Overall demand was staggering. Institutional orders alone came in at two to four times the offering size, translating to over $150 billion in total demand. Some individual institutional investors reportedly placed bids exceeding $10 billion.

Up to 30% of the offering was reserved for retail investors across several European markets, including the UK. Platforms like Hargreaves Lansdown, AJ Bell, eToro, and Interactive Investor all provided access to the offering for UK and European retail participants.

The UK retail window opened on June 4 and closed on June 10. SpaceX’s pricing was set for June 11, with trading expected to begin on the Nasdaq on June 12.

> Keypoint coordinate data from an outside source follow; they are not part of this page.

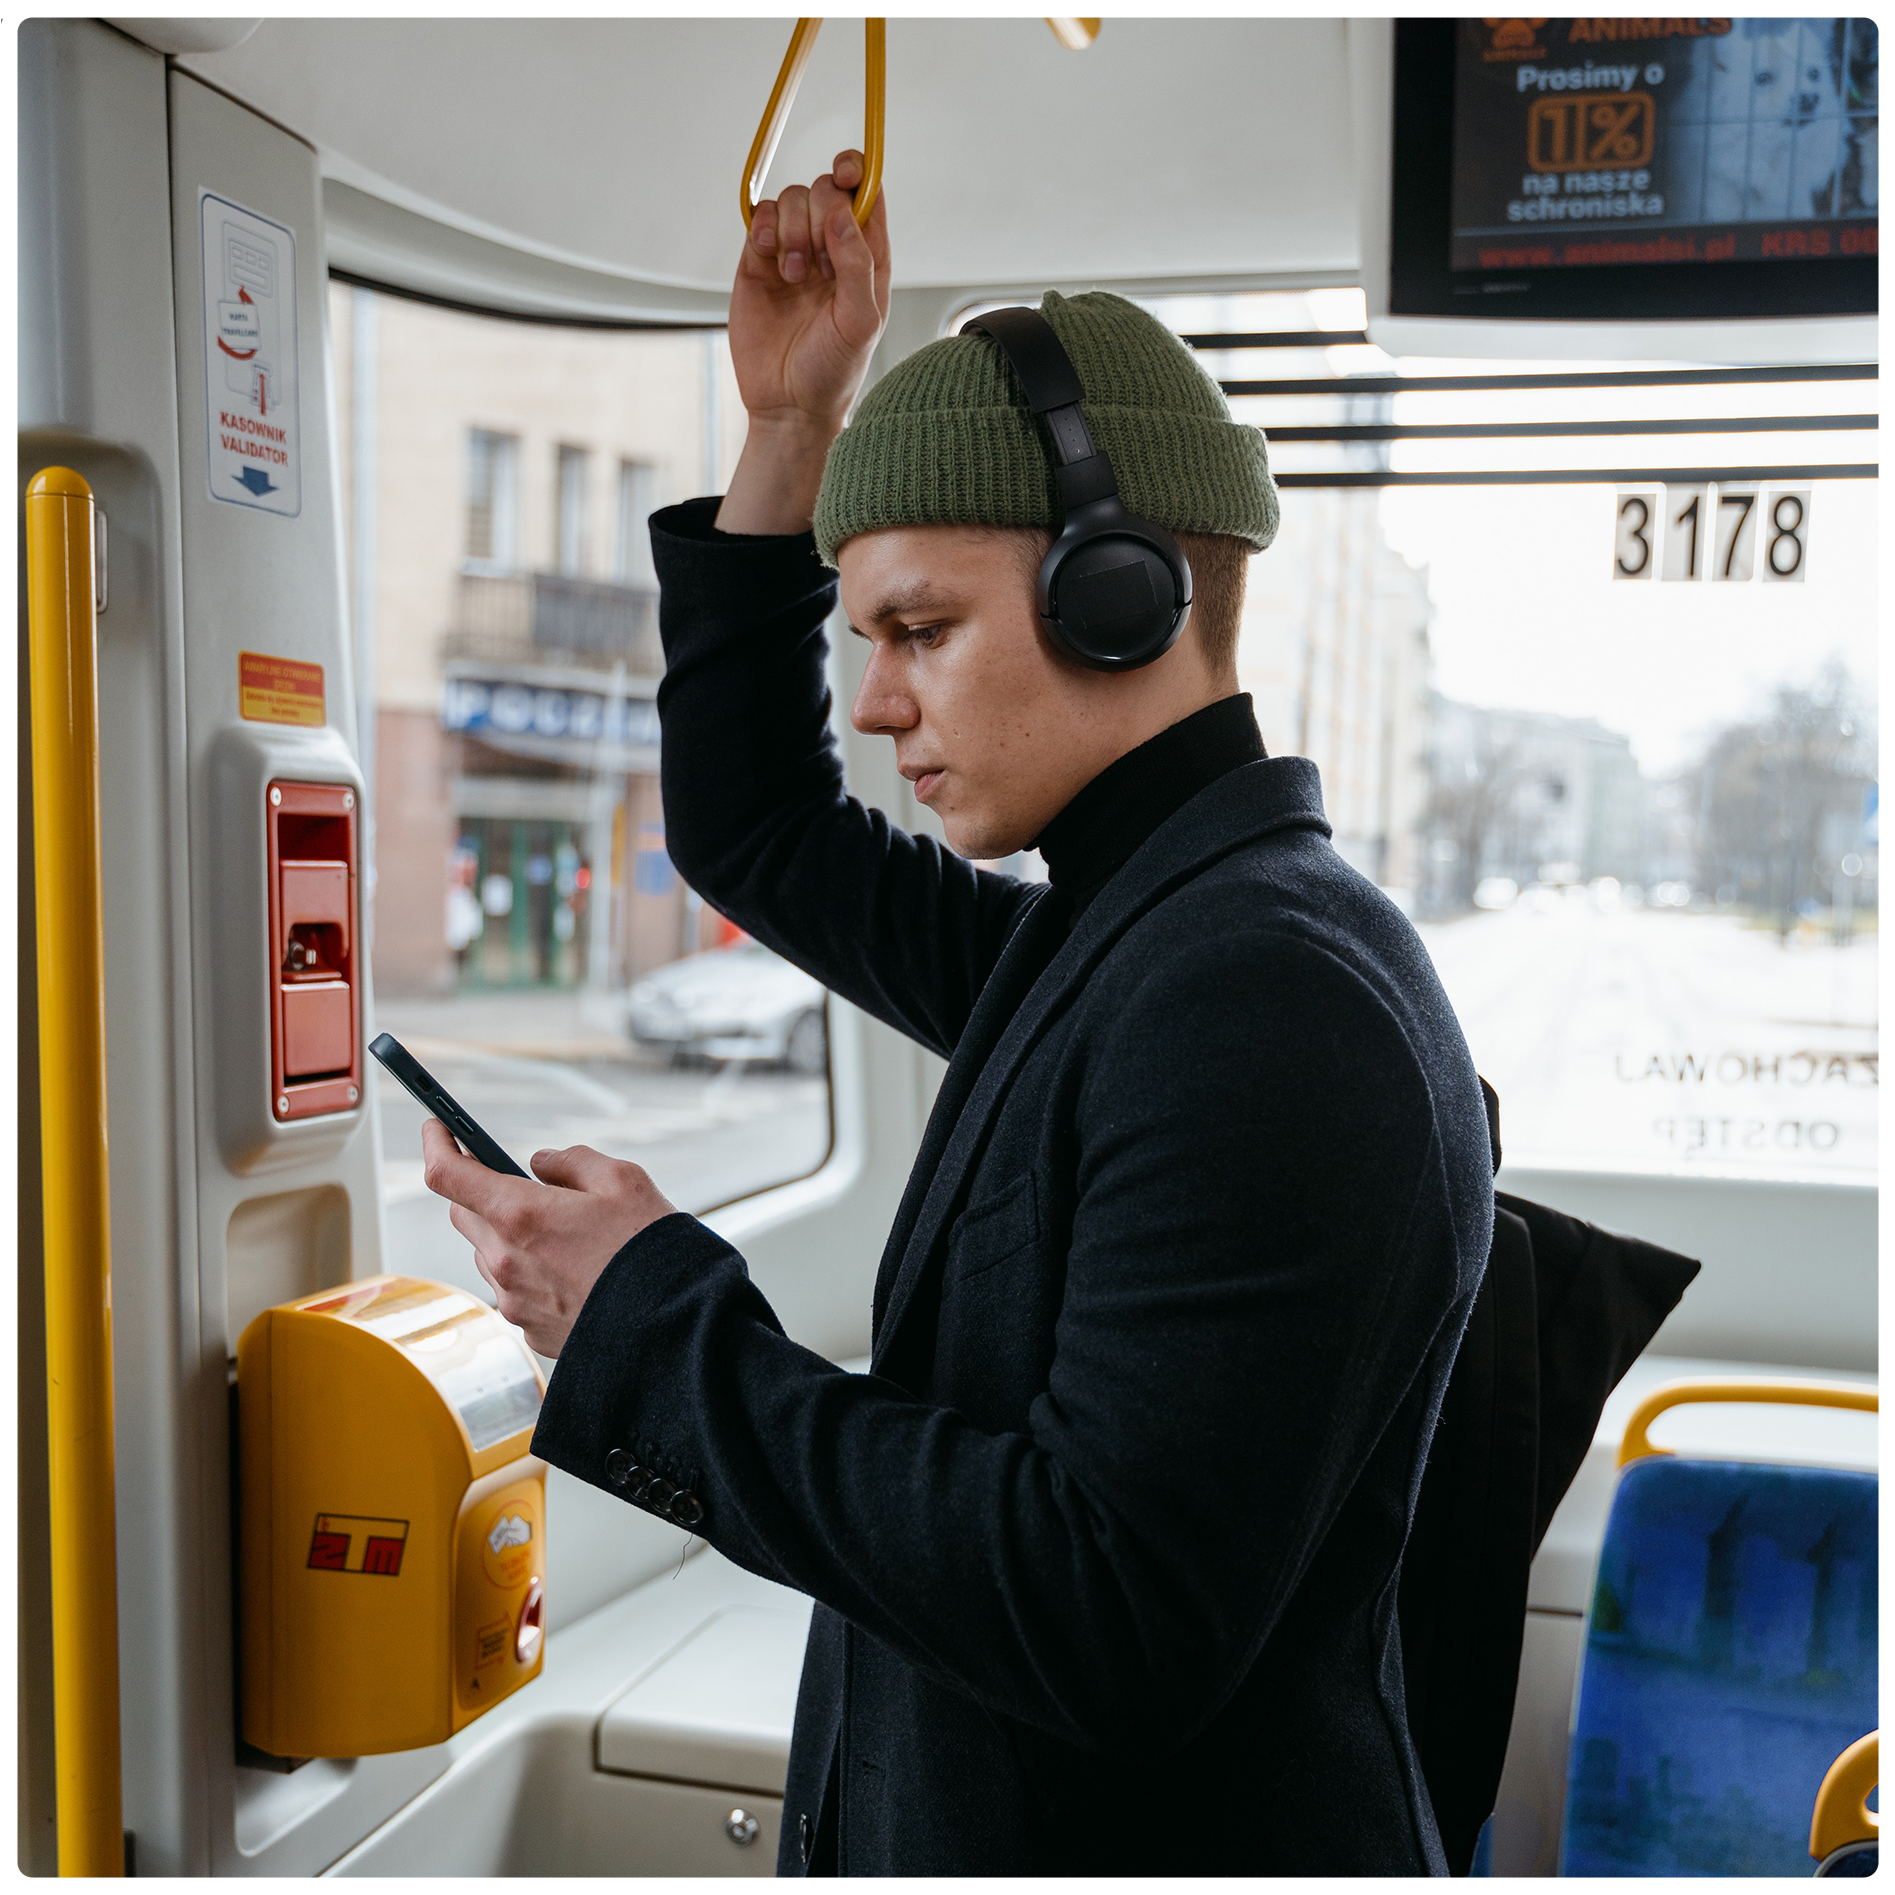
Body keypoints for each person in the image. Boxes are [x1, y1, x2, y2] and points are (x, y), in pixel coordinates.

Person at [421, 151, 1496, 1876]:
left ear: (1121, 595)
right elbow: (761, 827)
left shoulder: (1267, 1002)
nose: (876, 700)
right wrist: (789, 429)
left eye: (921, 628)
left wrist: (650, 1321)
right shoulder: (1115, 942)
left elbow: (1104, 1610)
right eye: (865, 637)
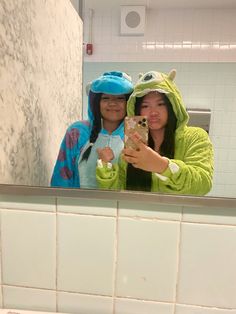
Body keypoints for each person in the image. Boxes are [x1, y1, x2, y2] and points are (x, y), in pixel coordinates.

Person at [96, 69, 214, 195]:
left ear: (173, 105)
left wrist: (162, 166)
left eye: (160, 104)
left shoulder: (195, 137)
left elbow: (203, 184)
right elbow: (120, 192)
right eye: (145, 106)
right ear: (137, 110)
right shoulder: (134, 142)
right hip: (138, 213)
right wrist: (106, 166)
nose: (153, 112)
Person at [51, 71, 134, 188]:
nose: (112, 103)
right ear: (96, 102)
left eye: (120, 98)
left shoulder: (134, 135)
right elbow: (62, 177)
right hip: (77, 204)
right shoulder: (77, 132)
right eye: (105, 98)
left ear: (128, 103)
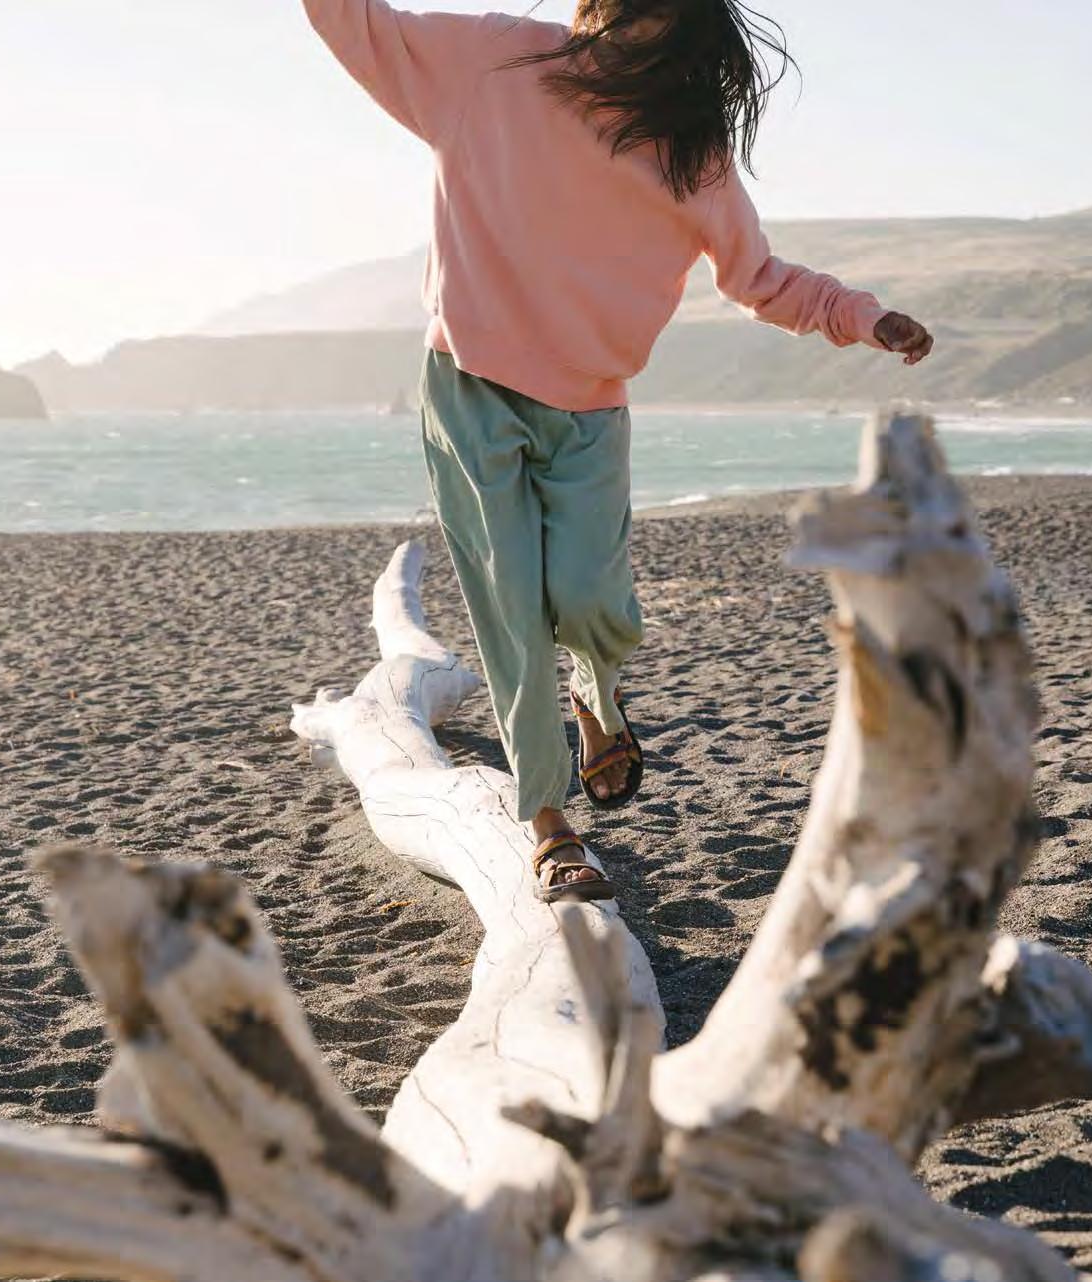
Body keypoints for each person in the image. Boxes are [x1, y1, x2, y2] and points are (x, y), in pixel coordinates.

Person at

Why retail investors piled in

The UK hasn’t seen this kind of scramble for a retail stock allocation since the Royal Mail IPO back in 2013, when the government sold off shares in the postal service and demand similarly overwhelmed supply.

SpaceX operates Starlink, which has become the dominant satellite internet provider globally, and it holds lucrative contracts with NASA and the US Department of Defense. The company has been private for over two decades, meaning retail investors have been locked out for the entire ride from scrappy rocket startup to trillion-dollar behemoth.

The pro-rating mechanism essentially prioritized breadth over depth. The £2,013 full-allocation threshold indicates the applicant pool was dominated by smaller, individual investors putting in modest amounts. SpaceX and its underwriters chose to give full allocations to the largest number of people possible, scaling back only the bigger requests.

What this means for investors

One interesting wrinkle: this entire offering was conducted through traditional equity markets. No tokenized shares, no blockchain-based settlement, no crypto integration of any kind. For a company valued at nearly $1.8 trillion going public in 2026, the absence of any digital asset component is notable.